Through the laughter then and now, tears began to cascade down my face. So much joy inside of darkness, so much love in the midst of pain. I switched from telling her about the jokes we told, to uncontrollably crying and rehearsing my own gratefulness for her and my mother, my kids, and their mothers NEVER missing a visit.
For three and a half years, every week without fail I got to hold and be held by a loved one. For three and a half years every week, I got to laugh about life inside and outside of prison. For three and a half years every week I got vending machine spoiled (I'm sure my mother’s response to this will list the dollar amount she claims I owe her, but if she don't know by now she gone learn today JESUS PAID IT ALL - take it up with him).
There is something POWERFUL about visiting. It anchors the incarcerated in the assurance that they are not forgotten and still loved. It repels some of the harms that prison offers by declaring to guards and others "I'm cared for. I matter". It snatches back the curtain of incarceration and opens the door into a glimpse of future and freedom.
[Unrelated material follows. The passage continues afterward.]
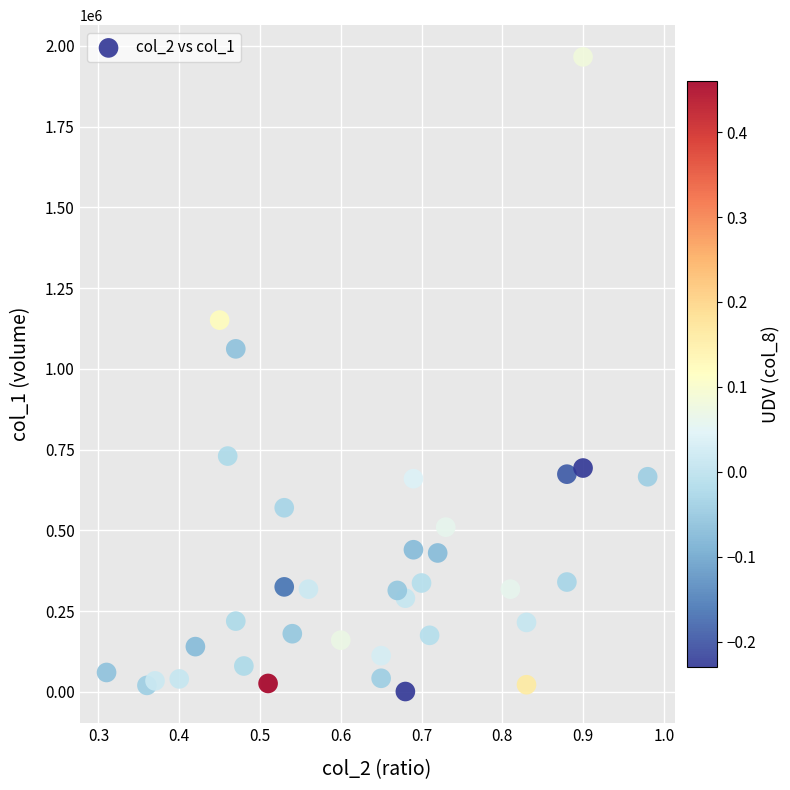

What is the range of Y values (max minus min)?

1965000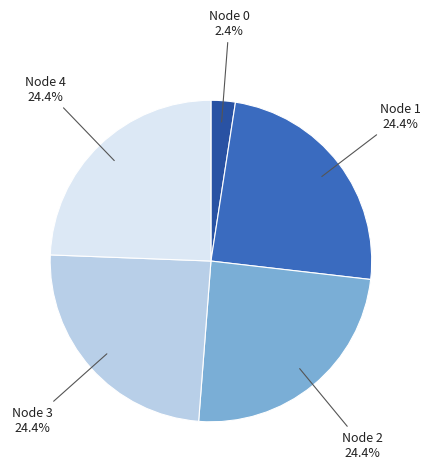

Count the number of slices in the pie.

5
I am certain, that some of the greatest harm done to incarcerated folks is in the disconnect from family, friends, community and human touch. The sense of abandonment demands an answer far too often found in the bosom of prison gangs, forcing off the person we once knew metamorphosed into an image and identity foreign to us.
It is this new identity, void of our visits, our touch, our connections, that often walks out of prison and back into the lives of people familiar and unfamiliar at the same time. Expected to be who they were, but lost in many ways to their own selves, and complete strangers to a world that has moved on without them.
We lose our loved ones not so much to prison itself, but rather to our own failure to hold on even tighter to them when they are snatched up into that system. A system designed to decimate black, brown, and broke(n) communities. A system born out of slavery, institutionalized by the constitution, and capitalized on by greedy businesses and government entities.
Over 7 million folks are under some form of correctional supervision - in 2019 I challenge you to set aside your fear, your shame, your ignorance and visit a loved one in prison or sponsor a family member to do so. Just because our loved ones are locked in doesn't mean that we have to be locked out.